▸ Task requirements
Set out the entries below as a numbered list, dropping any blank lines and leaving the pictures out.

▸ Listed entries

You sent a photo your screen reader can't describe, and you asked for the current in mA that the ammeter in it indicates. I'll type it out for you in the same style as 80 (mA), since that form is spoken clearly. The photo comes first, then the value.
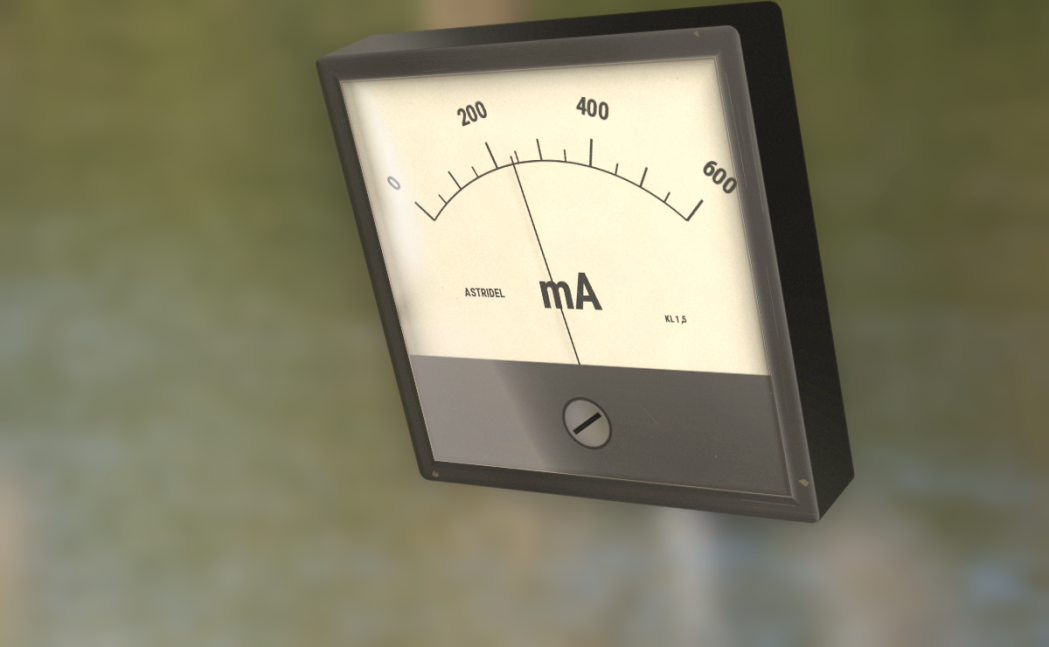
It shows 250 (mA)
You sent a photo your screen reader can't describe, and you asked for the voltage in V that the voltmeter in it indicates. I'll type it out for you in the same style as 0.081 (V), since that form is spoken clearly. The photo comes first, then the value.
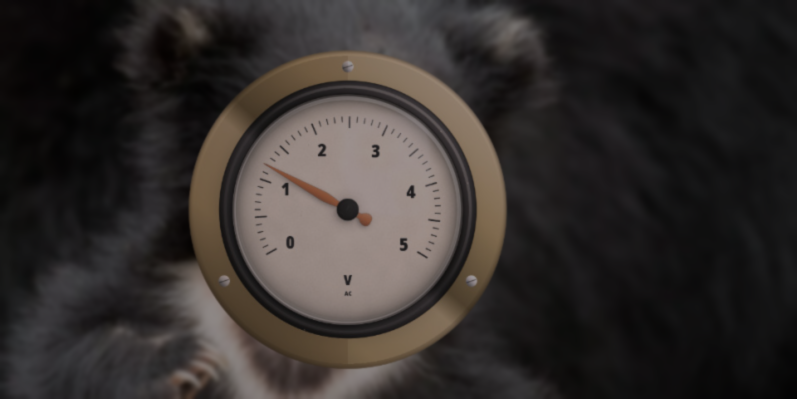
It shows 1.2 (V)
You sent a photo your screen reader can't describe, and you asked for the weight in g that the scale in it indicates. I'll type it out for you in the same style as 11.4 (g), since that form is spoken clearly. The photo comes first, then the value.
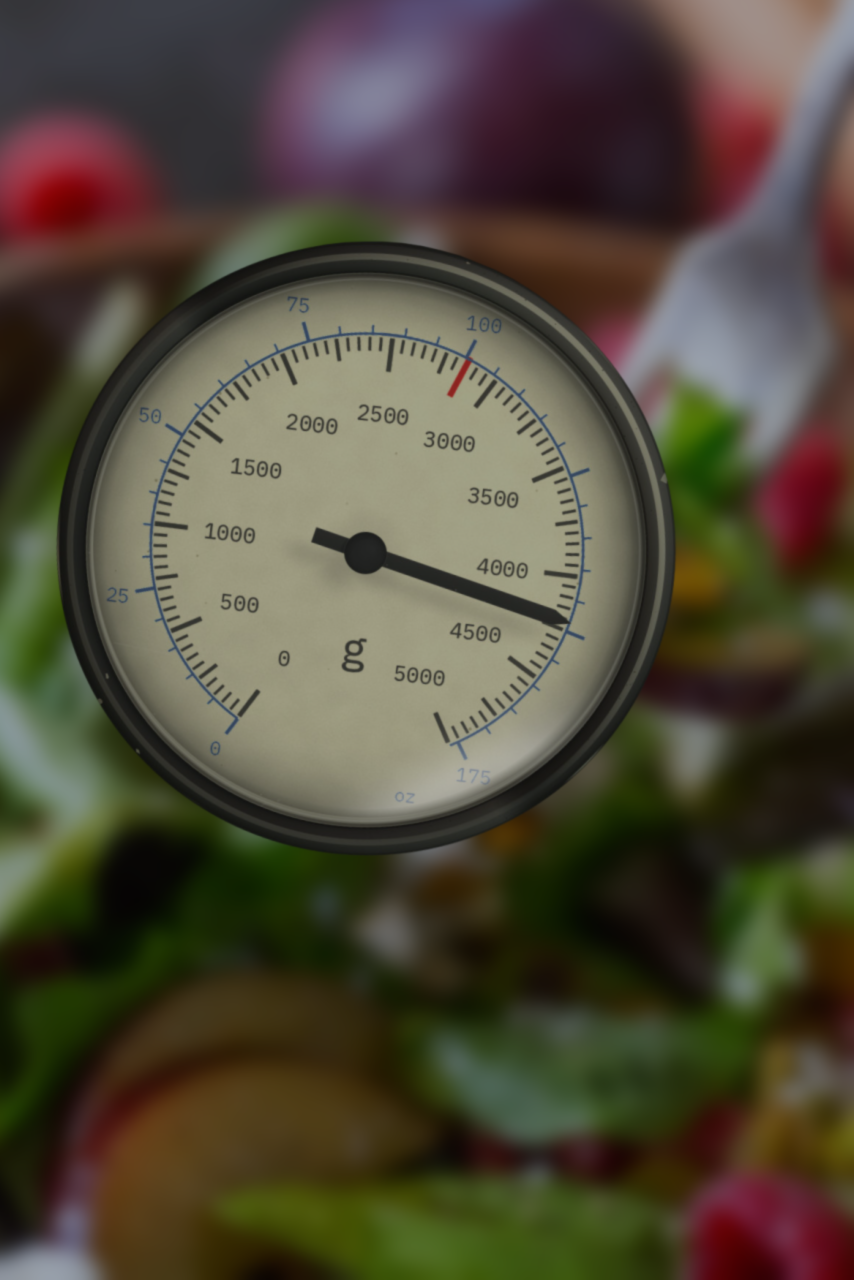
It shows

▸ Result of this task
1. You sent a photo your screen reader can't describe, and you asked for the current in mA that the ammeter in it indicates. I'll type it out for you in the same style as 80 (mA), since that form is spoken clearly. The photo comes first, then the value.
2. It shows 250 (mA)
3. You sent a photo your screen reader can't describe, and you asked for the voltage in V that the voltmeter in it indicates. I'll type it out for you in the same style as 0.081 (V), since that form is spoken clearly. The photo comes first, then the value.
4. It shows 1.2 (V)
5. You sent a photo your screen reader can't describe, and you asked for the weight in g that the scale in it indicates. I'll type it out for you in the same style as 11.4 (g), since that form is spoken clearly. The photo comes first, then the value.
6. It shows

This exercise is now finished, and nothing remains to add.